You can read up on the model in the paper Exploring Simple Siamese Representation Learning.
We will be using a dataset of satellite images from ESAs Sentinel-2 satellite over Italy. If you’re interested, you can get your own data from the Copernicus Open Acces Hub. The original images have been cropped into smaller tiles due to their immense size and the dataset has been balanced based on a simple clustering of the mean RGB color values to prevent a surplus of images of the sea.
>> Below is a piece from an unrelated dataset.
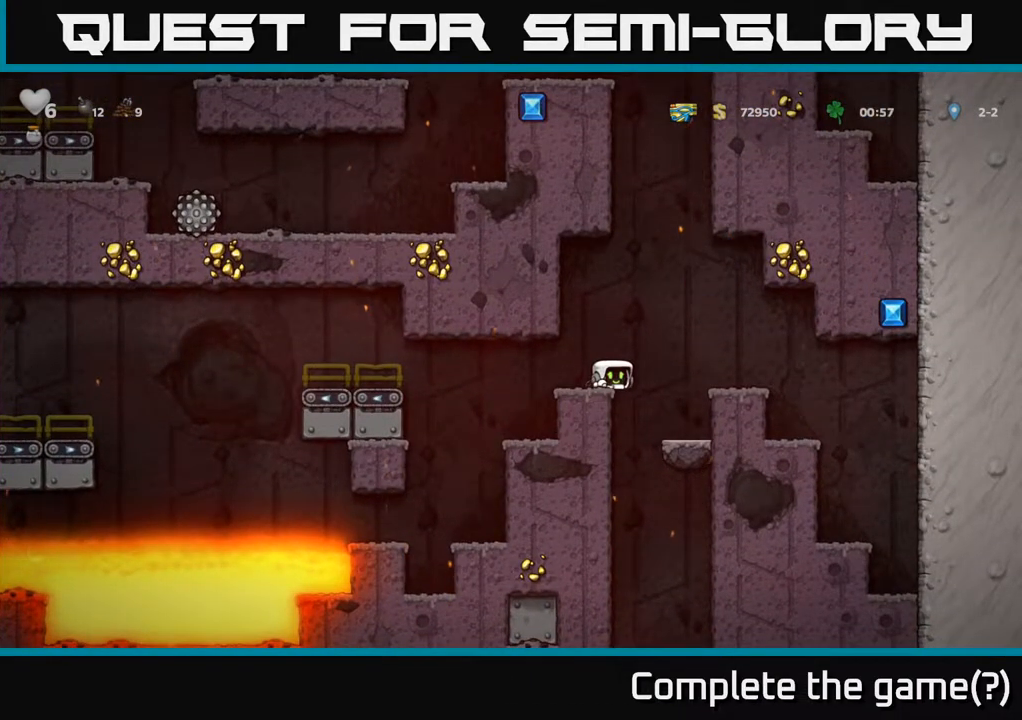
{"buttons": ["DPAD_DOWN"], "left_stick": "center", "right_stick": "center", "events": []}
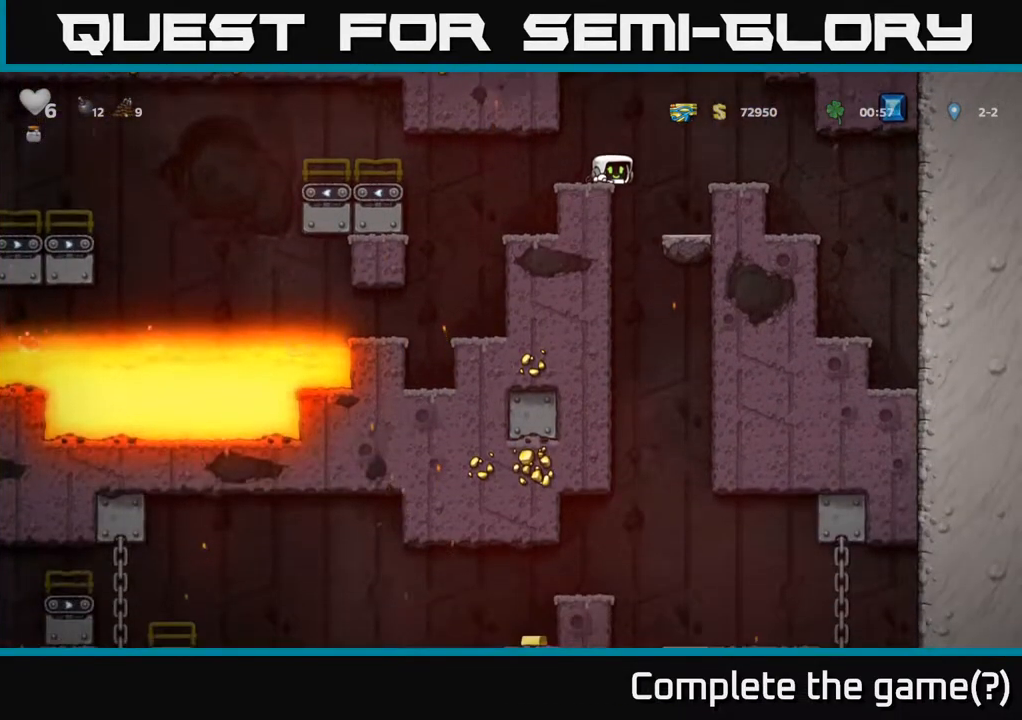
{"buttons": [], "left_stick": "center", "right_stick": "center", "events": [[167, "DPAD_DOWN", "up"], [217, "DPAD_RIGHT", "down"], [350, "DPAD_RIGHT", "up"]]}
In this tutorial you will learn:
How to work with the SimSiam model
How to do self-supervised learning using PyTorch
How to check whether your embeddings have collapsed
Imports
Import the Python frameworks we need for this tutorial.
import math
import numpy as np
import torch
import torch.nn as nn
import torchvision
from lightly.data import LightlyDataset
from lightly.loss import NegativeCosineSimilarity
from lightly.models.modules.heads import SimSiamPredictionHead, SimSiamProjectionHead
from lightly.transforms import SimCLRTransform, utils
Configuration
We set some configuration parameters for our experiment.
The default configuration with a batch size and input resolution of 256 requires 16GB of GPU memory.
num_workers = 8
batch_size = 128
seed = 1
epochs = 50
input_size = 256
# dimension of the embeddings
num_ftrs = 512
# dimension of the output of the prediction and projection heads
out_dim = proj_hidden_dim = 512
# the prediction head uses a bottleneck architecture
pred_hidden_dim = 128
Let’s set the seed for our experiments and the path to our data
# seed torch and numpy
torch.manual_seed(0)
np.random.seed(0)
# set the path to the dataset
path_to_data = "/datasets/sentinel-2-italy-v1/"
Setup data augmentations and loaders
Since we’re working on satellite images, it makes sense to use horizontal and vertical flips as well as random rotation transformations. We apply weak color jitter to learn an invariance of the model with respect to slight changes in the color of the water.
# define the augmentations for self-supervised learning
transform = SimCLRTransform(
input_size=input_size,
# require invariance to flips and rotations
hf_prob=0.5,
vf_prob=0.5,
rr_prob=0.5,
# satellite images are all taken from the same height
# so we use only slight random cropping
min_scale=0.5,
# use a weak color jitter for invariance w.r.t small color changes
cj_prob=0.2,
cj_bright=0.1,
cj_contrast=0.1,
cj_hue=0.1,
cj_sat=0.1,
)
# create a lightly dataset for training with augmentations
dataset_train_simsiam = LightlyDataset(input_dir=path_to_data, transform=transform)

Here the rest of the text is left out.